De gemachtigde heeft gesteld dat de rechtbank verplicht is prejudiciële vragen te stellen aan de Unierechter. De rechtbank ziet gelet op hetgeen belanghebbende heeft aangevoerd geen aanleiding om prejudiciële vragen te stellen.
Tot slot
2.13.
Alles wat overigens is aangevoerd geeft geen aanleiding voor een ander oordeel. De beroepen zijn ongegrond verklaard.
Proceskostenvergoeding
2.14.
De rechtbank ziet geen aanleiding voor een proceskostenveroordeling.
Deze uitspraak is gedaan door mr. S.A.J. Bastiaansen, rechter, in aanwezigheid van P. van der Hoeven, griffier, op 15 april 2022 en openbaar gemaakt door middel van geanonimiseerde publicatie op www.rechtspraak.nl.
De griffier, De rechter,
Afschrift aangetekend verzonden aan partijen op:
Rechtsmiddel
Tegen deze uitspraak kunnen partijen binnen zes weken na de verzenddatum hoger beroep instellen bij het gerechtshof te ‘s-Hertogenbosch (belastingkamer), Postbus 70583,
5201 CZ ’s-Hertogenbosch.
Bij het instellen van hoger beroep dient het volgende in acht te worden genomen:
1. bij het beroepschrift wordt een afschrift van deze uitspraak overgelegd.

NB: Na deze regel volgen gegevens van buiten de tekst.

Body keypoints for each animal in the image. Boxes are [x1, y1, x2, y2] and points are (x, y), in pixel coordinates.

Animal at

2 - het beroepschrift moet ondertekend zijn en ten minste het volgende vermelden:
a. de naam en het adres van de indiener;
b. een dagtekening;
c. een omschrijving van de uitspraak waartegen het hoger beroep is ingesteld;
d. de gronden van het hoger beroep.
Voor burgers is het mogelijk hoger beroep digitaal in te stellen. Hiervoor kan gebruik worden gemaakt van de formulieren op Rechtspraak.nl / Digitaal loket bestuursrecht.

Voetnoten

3.Hoge Raad 5 april 2019, ECLI:NL:HR:2019:483, r.o. 5.4.2.

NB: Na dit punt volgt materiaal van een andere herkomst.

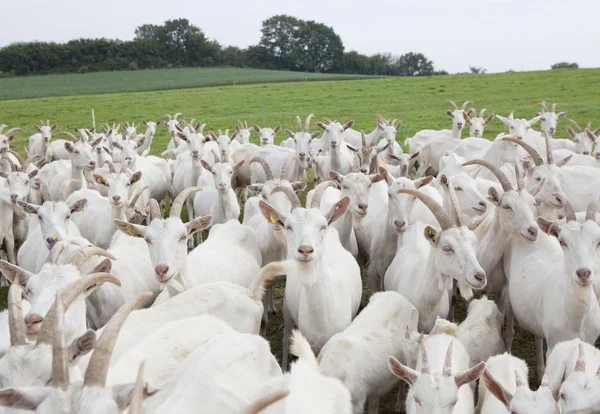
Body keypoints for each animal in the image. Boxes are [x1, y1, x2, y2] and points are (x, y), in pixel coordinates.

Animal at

4.Vgl. Hoge Raad 9 november 2018, ECLI:NL:HR:2018:2082, r.o. 2.5.3.
5.Zie Hof van Justitie van de Europese Unie (HvJ EU) 17 september 2014, ECLI:EU:C:2014:2229, r.o. 67 en 68 alsmede HvJ EU 3 oktober 2013, ECLI:EU:C:2013:625, r.o. 100 tot en met 103.
6.HvJ EU 3 oktober 2013, ECLI:EU:C:2013:625, r.o. 104.